## Excerpted passage
------------------------------------------------------------

According to a statement released by the U.S. Department of Justice, Jose Goyos, of West Palm Beach, along with co-conspirators, made telemarketing calls to the primary care physicians of Medicare beneficiaries to get the providers to order medically unnecessary tests based on falsified paperwork.

In some of the calls, Goyos and his employees misrepresented themselves as providers and claimed that the Medicare beneficiaries were mutual patients who had genetic conditions that justified the testing.

After receiving the doctors’ authorizations, Goyos and associates submitted claims to Medicare for the tests. The labs they claimed to use on the paperwork were shell companies; the fraud ring had the tests performed at other labs at a fraction of the prices they charged to Medicare. The test results were often not sent to the Medicare beneficiaries’ primary care physicians and were not used in the patients’ care.

------------------------------------------------------------

## Brief 1
In the passage on the Medicare testing fraud, list the false claims that Goyos and his employees made in some of the calls.
## Brief 2
Write the next part of the passage on the Medicare testing fraud, picking up after its last sentence.
The lines that follow have nothing to do with what is asked here.

------------------------------------------------------------

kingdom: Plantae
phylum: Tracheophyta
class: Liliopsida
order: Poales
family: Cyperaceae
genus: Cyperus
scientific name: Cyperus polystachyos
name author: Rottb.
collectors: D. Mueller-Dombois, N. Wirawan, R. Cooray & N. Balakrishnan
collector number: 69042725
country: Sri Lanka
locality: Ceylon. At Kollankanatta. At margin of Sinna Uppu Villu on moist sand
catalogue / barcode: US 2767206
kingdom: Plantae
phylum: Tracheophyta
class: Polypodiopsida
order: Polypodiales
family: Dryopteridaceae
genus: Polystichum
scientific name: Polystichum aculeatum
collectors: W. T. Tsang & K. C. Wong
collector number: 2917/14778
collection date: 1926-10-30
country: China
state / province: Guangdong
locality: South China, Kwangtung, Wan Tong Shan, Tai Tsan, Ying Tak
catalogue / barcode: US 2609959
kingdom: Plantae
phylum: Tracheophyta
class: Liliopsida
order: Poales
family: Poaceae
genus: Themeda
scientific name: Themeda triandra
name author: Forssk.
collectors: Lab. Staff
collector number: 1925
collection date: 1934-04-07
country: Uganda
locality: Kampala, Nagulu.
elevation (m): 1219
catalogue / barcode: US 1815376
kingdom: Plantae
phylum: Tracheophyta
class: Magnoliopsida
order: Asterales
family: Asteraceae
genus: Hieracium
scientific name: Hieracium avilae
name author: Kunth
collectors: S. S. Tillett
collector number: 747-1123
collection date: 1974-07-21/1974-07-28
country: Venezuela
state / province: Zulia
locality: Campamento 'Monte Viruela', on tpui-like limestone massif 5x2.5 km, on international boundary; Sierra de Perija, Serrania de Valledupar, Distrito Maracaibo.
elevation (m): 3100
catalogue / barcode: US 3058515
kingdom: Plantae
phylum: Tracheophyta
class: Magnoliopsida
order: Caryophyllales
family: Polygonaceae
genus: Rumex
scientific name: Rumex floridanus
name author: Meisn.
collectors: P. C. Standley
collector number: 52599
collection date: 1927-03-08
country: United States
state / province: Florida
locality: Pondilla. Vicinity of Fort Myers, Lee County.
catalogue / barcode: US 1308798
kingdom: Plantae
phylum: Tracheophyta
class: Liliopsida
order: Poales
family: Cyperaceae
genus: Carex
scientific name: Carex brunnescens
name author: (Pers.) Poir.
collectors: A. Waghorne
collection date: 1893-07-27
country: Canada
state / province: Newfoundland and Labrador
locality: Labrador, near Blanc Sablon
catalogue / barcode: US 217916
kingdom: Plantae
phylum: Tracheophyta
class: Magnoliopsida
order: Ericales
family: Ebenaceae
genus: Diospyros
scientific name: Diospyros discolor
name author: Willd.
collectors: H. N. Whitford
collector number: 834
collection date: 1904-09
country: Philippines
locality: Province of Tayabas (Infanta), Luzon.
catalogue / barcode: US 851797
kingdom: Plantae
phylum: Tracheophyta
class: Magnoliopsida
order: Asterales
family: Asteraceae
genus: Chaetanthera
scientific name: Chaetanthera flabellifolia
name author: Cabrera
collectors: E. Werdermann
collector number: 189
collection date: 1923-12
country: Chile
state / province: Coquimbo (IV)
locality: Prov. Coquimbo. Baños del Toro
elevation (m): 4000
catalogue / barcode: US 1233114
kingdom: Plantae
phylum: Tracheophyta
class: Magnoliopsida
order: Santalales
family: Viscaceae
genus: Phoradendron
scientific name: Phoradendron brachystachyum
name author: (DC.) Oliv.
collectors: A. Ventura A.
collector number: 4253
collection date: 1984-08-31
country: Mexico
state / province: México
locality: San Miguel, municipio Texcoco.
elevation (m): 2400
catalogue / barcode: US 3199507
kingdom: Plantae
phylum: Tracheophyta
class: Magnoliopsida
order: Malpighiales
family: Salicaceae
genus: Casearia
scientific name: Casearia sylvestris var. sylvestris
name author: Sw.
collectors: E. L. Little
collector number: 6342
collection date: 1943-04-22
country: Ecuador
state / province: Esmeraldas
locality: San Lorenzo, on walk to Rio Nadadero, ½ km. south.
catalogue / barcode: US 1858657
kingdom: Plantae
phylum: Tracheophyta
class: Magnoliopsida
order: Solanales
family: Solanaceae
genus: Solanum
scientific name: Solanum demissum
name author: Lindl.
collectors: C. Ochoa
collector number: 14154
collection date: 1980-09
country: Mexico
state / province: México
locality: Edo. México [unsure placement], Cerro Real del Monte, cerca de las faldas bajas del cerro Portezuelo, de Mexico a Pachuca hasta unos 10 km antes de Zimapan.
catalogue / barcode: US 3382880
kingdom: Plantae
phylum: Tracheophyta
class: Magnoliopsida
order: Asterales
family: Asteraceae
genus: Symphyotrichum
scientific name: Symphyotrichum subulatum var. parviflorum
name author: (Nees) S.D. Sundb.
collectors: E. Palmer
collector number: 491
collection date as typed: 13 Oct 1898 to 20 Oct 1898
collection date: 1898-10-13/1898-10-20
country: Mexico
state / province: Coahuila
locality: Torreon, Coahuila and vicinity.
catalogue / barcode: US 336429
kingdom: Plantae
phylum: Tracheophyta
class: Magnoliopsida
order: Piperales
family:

------------------------------------------------------------

## Task result 1
- They were providers.
- The Medicare beneficiaries were mutual patients.
- Those patients had genetic conditions that justified the testing.

## Task result 2
Between June 2020 and July 2021, Goyos and his co-conspirators submitted over $67 million in fraudulent claims to Medicare, of which Medicare paid over $52 million.

The jury convicted Goyos of conspiracy to commit wire fraud and conspiracy to commit money laundering; he is scheduled to be sentenced on December 21.

Thus far, 20 other defendants have pleaded guilty to various charges; this includes the three people who led the scheme (Daniel M. Carver, Thomas Dougherty, and John Paul Gosney Jr.), who are also scheduled to be sentenced in December.